La Résistance Thermique d’un isolant c’est le flux de chaleur le traversant. Le résultat du calcul de la résistance thermique dépend donc de sa Conductivité Thermique λ mais aussi de l’épaisseur (e) posée.

R = e(L’épaisseur) / λ. Il est exprimé en mètre carré degré Celsius par watt : m2.°C/W.

Plus R est grand, meilleur est le niveau d’isolation obtenu.

Toutefois, pour donner un sens à ces mesures d’efficacité, les résultats doivent être interprétés à l’aune de la durée de leur efficacité. L’eau, qu’elle soit liquide ou sous forme de vapeur est un élément qui dégrade très fortement et définitivement les capacités d’un isolant à isoler.

De même, un isolant qui est écrasé ou s’est affaissé de moitié est deux fois moins isolant.

La protection contre les surchauffes estivales fait également partie des objectifs de l’isolation. Or ce n’est pas la conductivité thermique (λ) ni la résistance thermique (Coefficient R) qui permettent de mesurer les capacités d’un isolant à faire barrage aux surchauffes estivales.

Pour être aussi efficace en hivers qu’en été en empêchant le chaleur d’entrer, un isolant doit être dense et avoir une chaleur spécifique élevée

Ainsi, un isolant d’épaisseur de 30 cm d’une densité de 25kg/m3 et de chaleur spécifique de 935 J/kgK sera 5 à 7 fois moins efficace qu’un isolant de même épaisseur, ayant la même conductivité thermique mais de densité de 120kg/m3 et de chaleur spécifique de 2050 J/kgK.

Ce qui se traduira dans les faits par une chaleur extérieure qui traversera le toit et l’isolant à faible densité et à faible chaleur spécifique en moins de 3 heures rendant la pièce inconfortable contre plus de 14 heures pour le second.

L’isolation par l’intérieur / L’isolation par l’extérieur :

Le choix de la mise en œuvre de l’isolant est également important : Isolation par l’intérieur / Isolation par l’extérieur.

L’isolation par l’intérieur :

Ce type d’isolation est très facile à mette en œuvre sur des chantiers de rénovation.

En période hivernale, la température des murs intérieurs arrive facilement au niveau de la température ambiante, rendant la pièce très rapidement confortable même après une longue période d’inoccupation.

En revanche, elle peut se révéler complétement inefficace face aux ponts thermiques. Ces faiblesses thermiques sont sources de gaspillages et surtout sont des risques importants de condensation dans les structures.

Aussi, si cette isolation est associée à un parement intérieur de trop faible épaisseur, c’est-à-dire sans aucune inertie, la température de la pièce commencera à baisser dès que le chauffage sera coupé. L’inertie se trouvant à l’extérieur.
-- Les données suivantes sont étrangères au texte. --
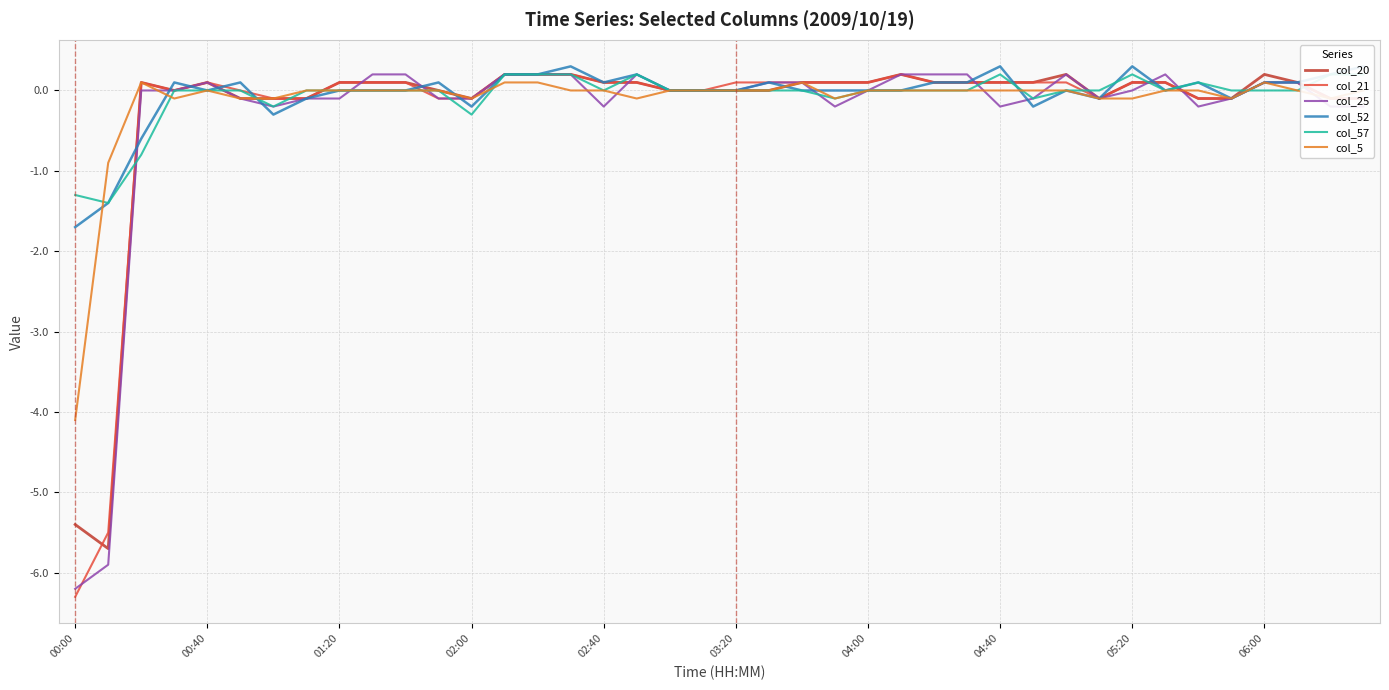

After their last crossing, which series has the higher values: col_25 or col_52?

col_52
De même, ce parement trop faible pour stocker la chaleur du chauffage, ne stockera pas non plus la chaleur solaire. La température intérieure diminuera dès la tombée du jour.
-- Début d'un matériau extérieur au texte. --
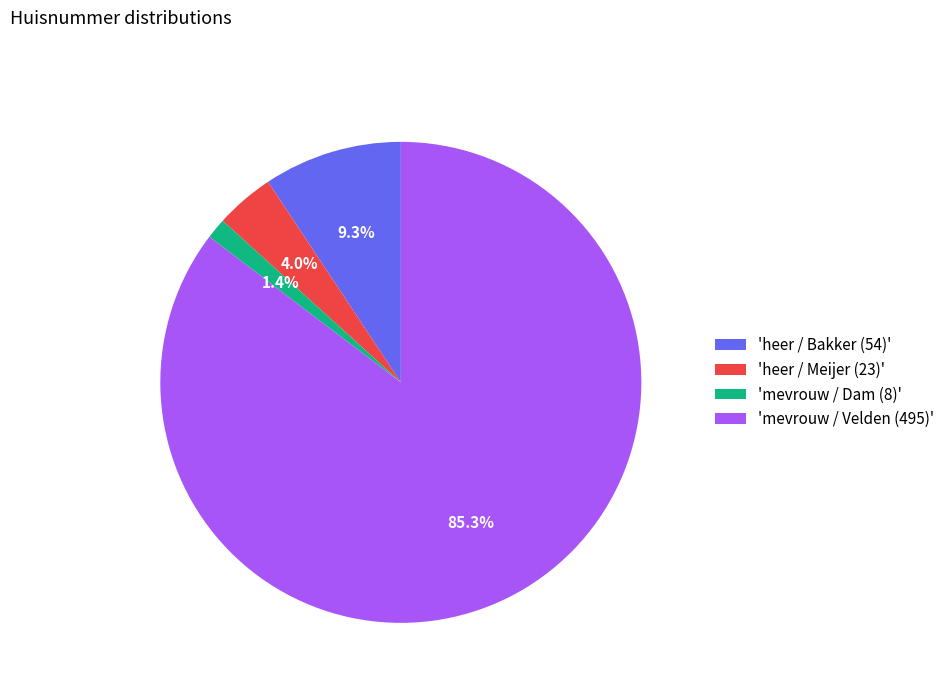

Count the number of slices in the pie.

4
Enfin, en été, à cause de cette faible inertie intérieure la pièce chauffera rapidement la rendant très vite inconfortable.

L’isolation par l’extérieur :

Cette isolation est idéale pour empêcher les ponts thermiques. En effet, l’isolant est posé de manière continue, quel que soit l’organisation intérieure de l’habitat (étage, mur de refend, liaison menuiserie et mur…).

La pose par l’extérieur va permettre en hivers un plus grand stockage de chaleur et donc une restitution plus régulière et plus longue des calories emmagasinées.

Cette forte inertie va permettre d’espacer les périodes de chauffe. Et ce d’autant que la chaleur issue du rayonnement solaire sera elle aussi stockée.

De même en été, les murs intérieurs participeront au maintien d’une température confortable si chaque nuit la chaleur stockée est absorbée par une ventilation nocturne.

Toutefois, une isolation par l’extérieur n’est pas du tout adaptée en hivers à des habitats ou des pièces occupés par intermittence. Les murs se réchauffant lentement, l’écart entre leur température et la température ambiante rend l’endroit très inconfortable tout imposant une forte consommation d’énergie.

La pose d’une faible épaisseur d’un matériau à faible effusivité tel que le liège va permettre de couper les « rayonnements du froid ». Ainsi, 2 à 4 millimètres de liège mural ou de liège aggloméré recouvert de papier peint ou à peindre permettra à la surface du mur d’atteindre très rapidement le niveau de la température ambiante. En effet, le liège n’absorbe pas la chaleur émise. La chaleur reste en surface du mur.